- Princeton University Press
How Behavior Spreads: The Science of Complex Contagions
Key Metrics
- Damon Centola
- Princeton University Press
- Hardcover
- 9780691175317
- 9.4 X 6.2 X 1.3 inches
- 1.4 pounds
- Social Science > Sociology - General
- English
Book Description
A new, counterintuitive theory for how social networks influence the spread of behavior
New social movements, technologies, and public-health initiatives often struggle to take off, yet many diseases disperse rapidly without issue. Can the lessons learned from the viral diffusion of diseases be used to improve the spread of beneficial behaviors and innovations? In How Behavior Spreads, Damon Centola presents over a decade of original research examining how changes in societal behavior--in voting, health, technology, and finance--occur and the ways social networks can be used to influence how they propagate.
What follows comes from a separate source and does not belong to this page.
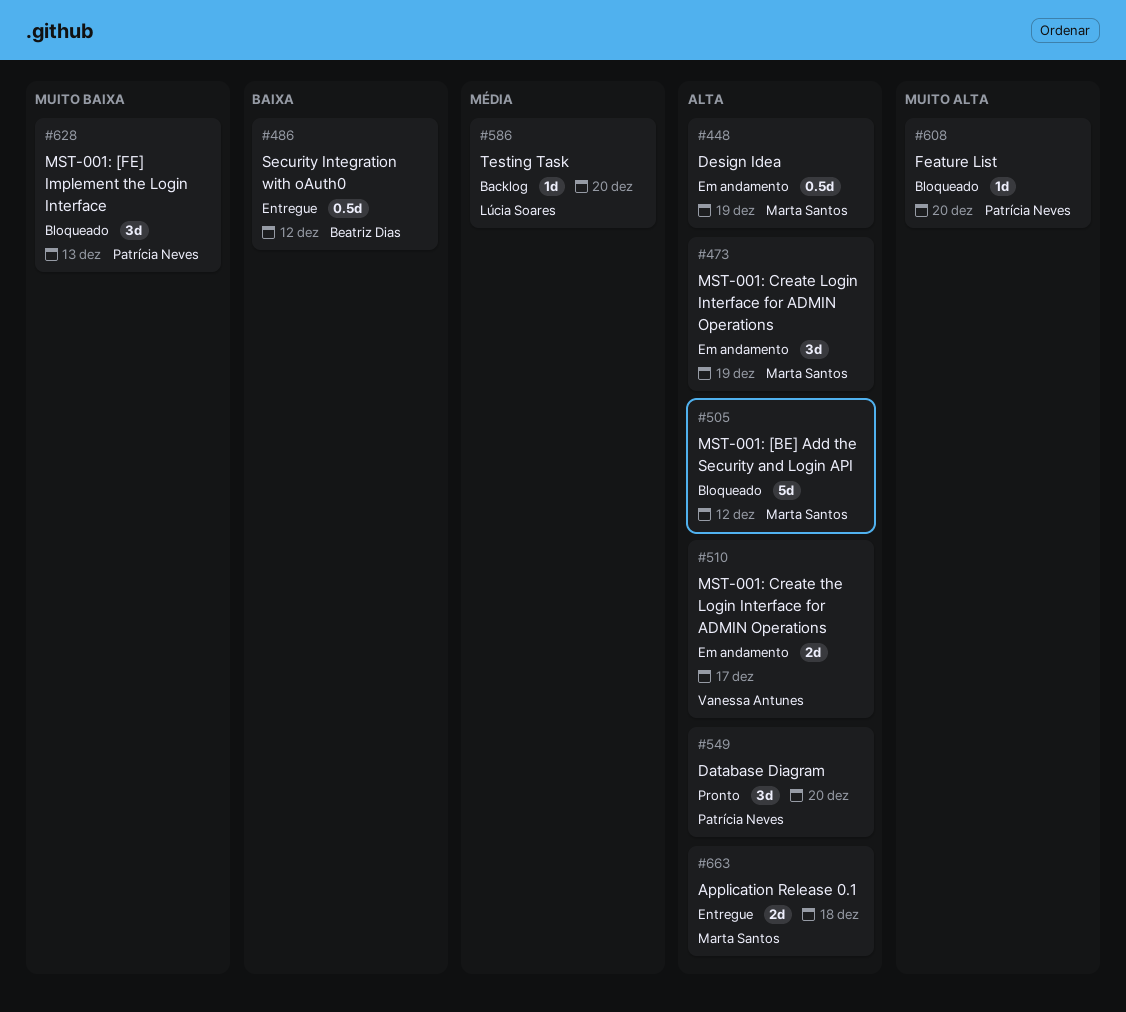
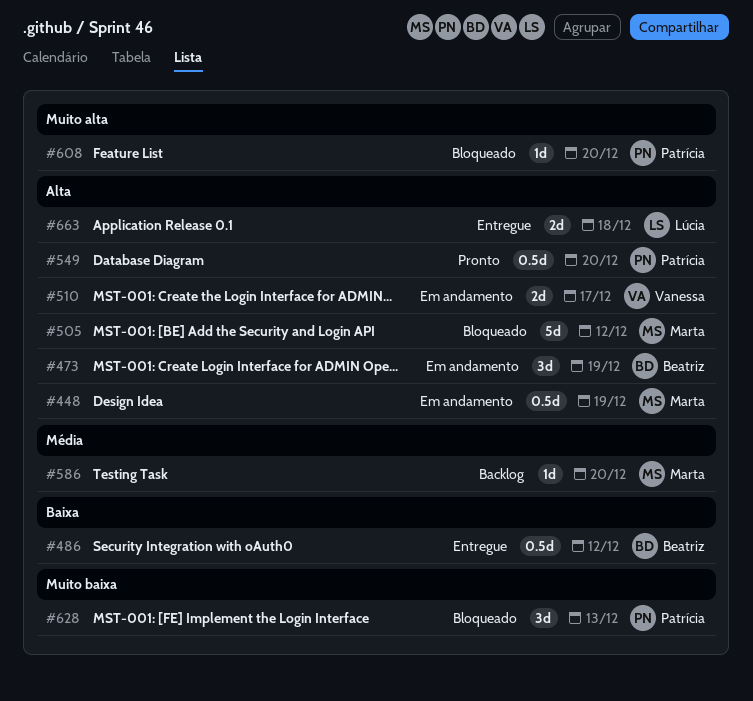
#473, owner: Marta Santos -> Beatriz Dias
#549, estimate: 3d -> 0.5d
#586, owner: Lúcia Soares -> Marta Santos
#663, owner: Marta Santos -> Lúcia Soares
Centola's startling findings show that the same conditions accelerating the viral expansion of an epidemic unexpectedly inhibit the spread of behaviors.
While it is commonly believed that weak ties--long-distance connections linking acquaintances--lead to the quicker spread of behaviors, in fact the exact opposite holds true. Centola demonstrates how the most well-known, intuitive ideas about social networks have caused past diffusion efforts to fail, and how such efforts might succeed in the future. Pioneering the use of Web-based methods to understand how changes in people's social networks alter their behaviors, Centola illustrates the ways in which these insights can be applied to solve countless problems of organizational change, cultural evolution, and social innovation. His findings offer important lessons for public health workers, entrepreneurs, and activists looking to harness networks for social change.
Practical and informative, How Behavior Spreads is a must-read for anyone interested in how the theory of social networks can transform our world.
Author Bio
Damon Centola is a Professor in the Annenberg School for Communication, the School of Arts and Sciences, and the School of Engineering and Applied Sciences at the University of Pennsylvania, where he is Director of the Network Dynamics Group and Senior Fellow at the Leonard Davis Institute of Health Economics.
His research addresses social networks and behavior change. His work has been published across several disciplines in journals such as Science, Proceedings of the National Academy of Sciences, American Journal of Sociology, and Journal of Statistical Physics. Centola received the American Sociological Association’s Award for Outstanding Research in Mathematical Sociology in 2006, 2009, and 2011; the Goodman Prize for Outstanding Contribution to Sociological Methodology in 2011; the James Coleman Award for Outstanding Research in Rationality and Society in 2017; and the Harrison White Award for Outstanding Scholarly Book in 2019. He was a developer of the NetLogo agent based modeling environment, and was awarded a U.S. Patent for inventing a method to promote diffusion in online networks. He is a member of the Sci Foo community and Fellow of the Center for Advanced Study in the Behavioral Sciences at Stanford University.
Centola’s research has been funded by the National Science Foundation, the Robert Wood Johnson Foundation, Facebook, the National Institutes of Health, the James S. McDonnell Foundation, and the Hewlett Foundation. He is a series editor for Princeton University Press, and the author of How Behavior Spreads: The Science of Complex Contagions (Princeton University Press, 2018), and Change: How to Make Big Things Happen (Little, Brown, & Co., 2021).
Before coming to Penn, Centola was an Assistant Professor at M.I.T. and a Robert Wood Johnson Fellow at Harvard University. His speaking and consulting clients include Amazon, Microsoft, Apple, Cigna, the Smithsonian Institution, the American Heart Association, the National Academies, the U.S. Army, and the NBA. Popular accounts of his work have appeared in the New York Times, the Washington Post, the Wall Street Journal, Wired, TIME, The Atlantic, Scientific American, and CNN.